Stated task -
Could you write out the listing again, replacing "style guide" with "formatting manual" everywhere and changing nothing else? Omit the pictures.

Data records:
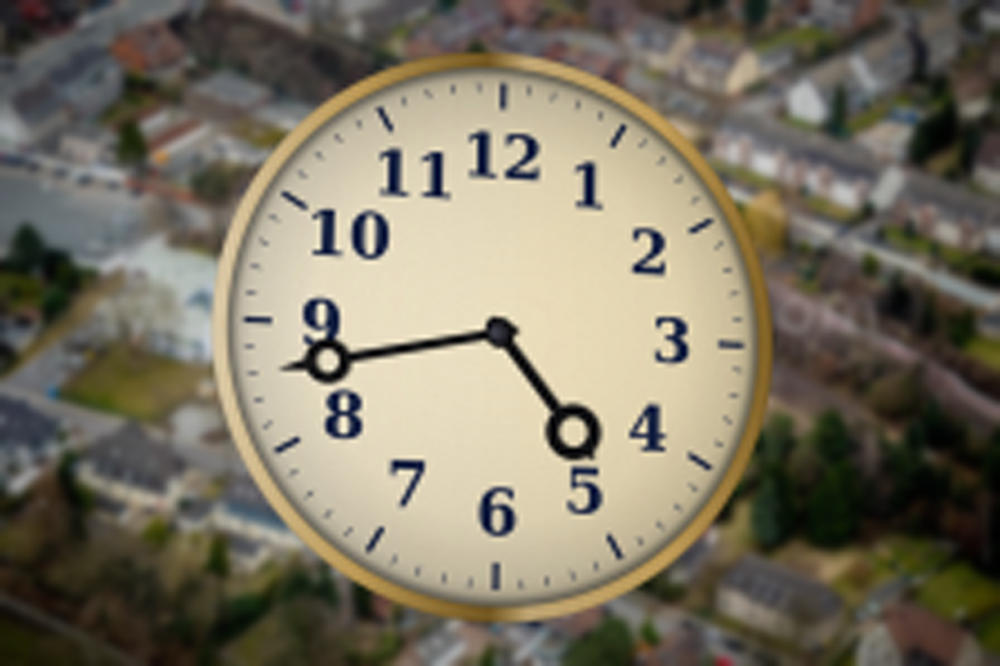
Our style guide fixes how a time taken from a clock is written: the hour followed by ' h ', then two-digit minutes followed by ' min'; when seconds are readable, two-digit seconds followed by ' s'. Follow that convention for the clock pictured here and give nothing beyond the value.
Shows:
4 h 43 min
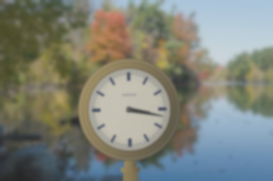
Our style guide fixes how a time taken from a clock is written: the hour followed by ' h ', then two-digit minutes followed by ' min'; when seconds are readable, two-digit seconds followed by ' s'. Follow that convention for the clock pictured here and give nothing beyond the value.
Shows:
3 h 17 min
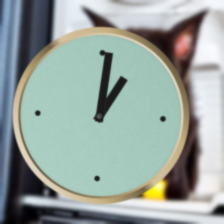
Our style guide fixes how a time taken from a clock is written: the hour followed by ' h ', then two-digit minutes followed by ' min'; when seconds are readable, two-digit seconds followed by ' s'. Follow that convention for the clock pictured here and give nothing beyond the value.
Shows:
1 h 01 min
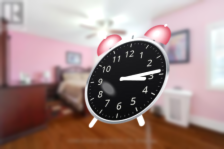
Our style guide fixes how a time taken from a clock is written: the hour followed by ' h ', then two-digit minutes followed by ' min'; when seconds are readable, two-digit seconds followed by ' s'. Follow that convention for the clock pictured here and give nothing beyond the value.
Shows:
3 h 14 min
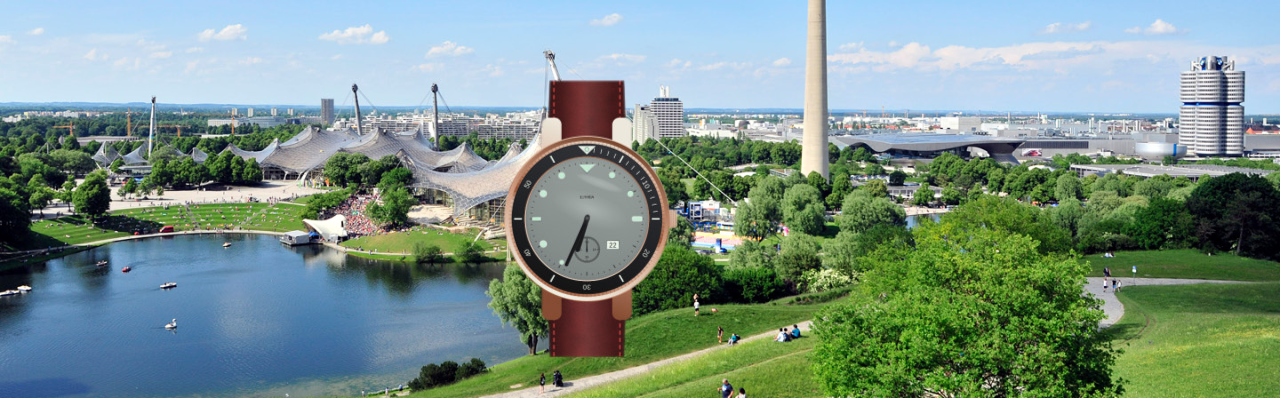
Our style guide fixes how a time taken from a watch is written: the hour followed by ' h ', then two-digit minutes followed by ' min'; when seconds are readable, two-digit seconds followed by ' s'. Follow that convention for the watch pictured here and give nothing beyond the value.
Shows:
6 h 34 min
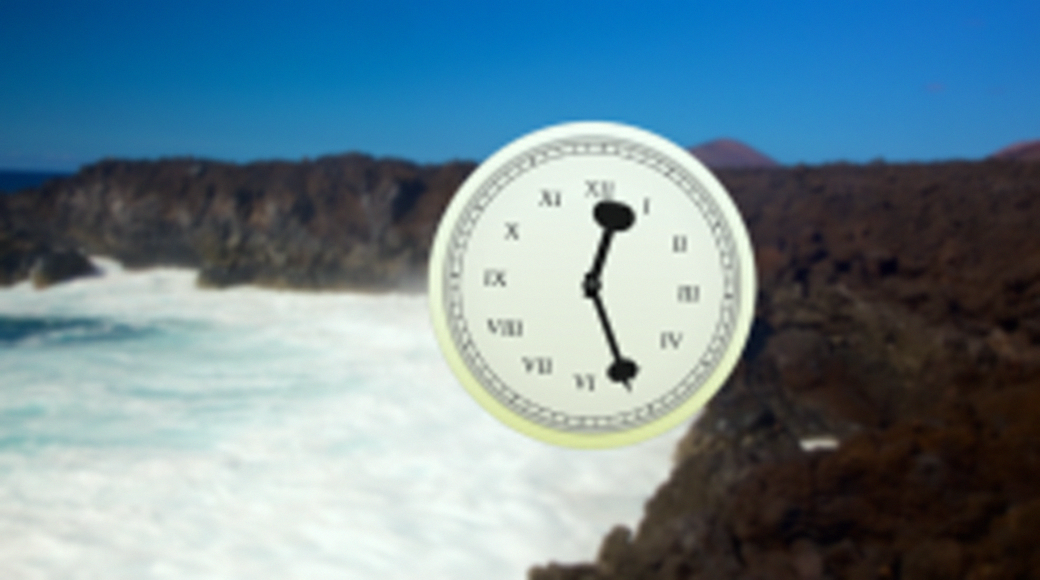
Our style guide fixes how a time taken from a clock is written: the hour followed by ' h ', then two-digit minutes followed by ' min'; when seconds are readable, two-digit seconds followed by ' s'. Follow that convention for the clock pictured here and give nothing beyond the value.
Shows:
12 h 26 min
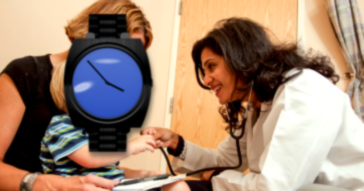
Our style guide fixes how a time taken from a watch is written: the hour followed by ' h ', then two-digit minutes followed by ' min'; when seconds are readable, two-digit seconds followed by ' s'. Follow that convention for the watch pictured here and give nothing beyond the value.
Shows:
3 h 53 min
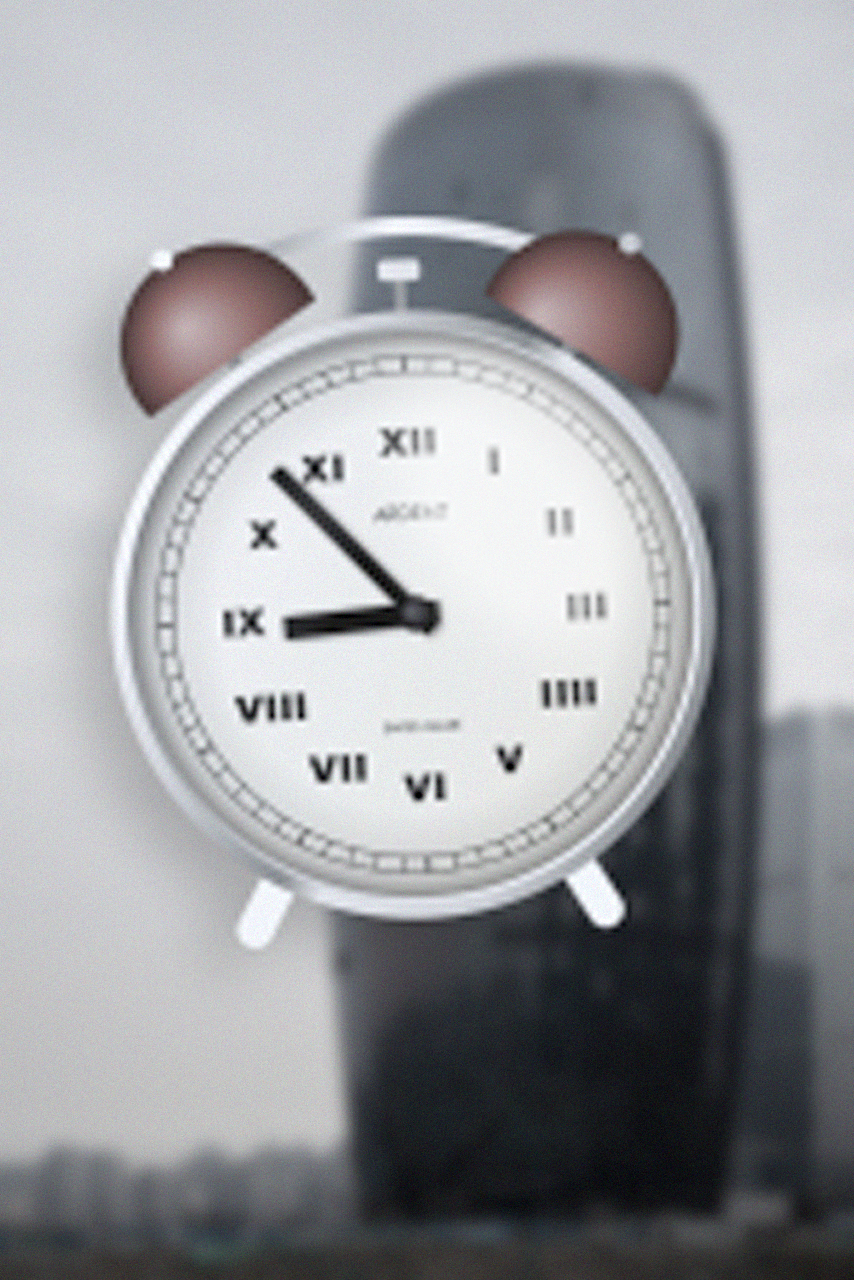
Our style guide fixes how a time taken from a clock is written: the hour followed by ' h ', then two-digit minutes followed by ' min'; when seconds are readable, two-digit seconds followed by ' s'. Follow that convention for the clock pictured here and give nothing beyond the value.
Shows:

The answer -
Our formatting manual fixes how a time taken from a clock is written: the hour followed by ' h ', then two-digit minutes followed by ' min'; when seconds are readable, two-digit seconds followed by ' s'. Follow that convention for the clock pictured here and give nothing beyond the value.
Shows:
4 h 43 min
Our formatting manual fixes how a time taken from a clock is written: the hour followed by ' h ', then two-digit minutes followed by ' min'; when seconds are readable, two-digit seconds followed by ' s'. Follow that convention for the clock pictured here and give nothing beyond the value.
Shows:
3 h 17 min
Our formatting manual fixes how a time taken from a clock is written: the hour followed by ' h ', then two-digit minutes followed by ' min'; when seconds are readable, two-digit seconds followed by ' s'. Follow that convention for the clock pictured here and give nothing beyond the value.
Shows:
1 h 01 min
Our formatting manual fixes how a time taken from a clock is written: the hour followed by ' h ', then two-digit minutes followed by ' min'; when seconds are readable, two-digit seconds followed by ' s'. Follow that convention for the clock pictured here and give nothing beyond the value.
Shows:
3 h 14 min
Our formatting manual fixes how a time taken from a watch is written: the hour followed by ' h ', then two-digit minutes followed by ' min'; when seconds are readable, two-digit seconds followed by ' s'. Follow that convention for the watch pictured here and give nothing beyond the value.
Shows:
6 h 34 min
Our formatting manual fixes how a time taken from a clock is written: the hour followed by ' h ', then two-digit minutes followed by ' min'; when seconds are readable, two-digit seconds followed by ' s'. Follow that convention for the clock pictured here and give nothing beyond the value.
Shows:
12 h 26 min
Our formatting manual fixes how a time taken from a watch is written: the hour followed by ' h ', then two-digit minutes followed by ' min'; when seconds are readable, two-digit seconds followed by ' s'. Follow that convention for the watch pictured here and give nothing beyond the value.
Shows:
3 h 53 min
Our formatting manual fixes how a time taken from a clock is written: the hour followed by ' h ', then two-digit minutes followed by ' min'; when seconds are readable, two-digit seconds followed by ' s'. Follow that convention for the clock pictured here and give nothing beyond the value.
Shows:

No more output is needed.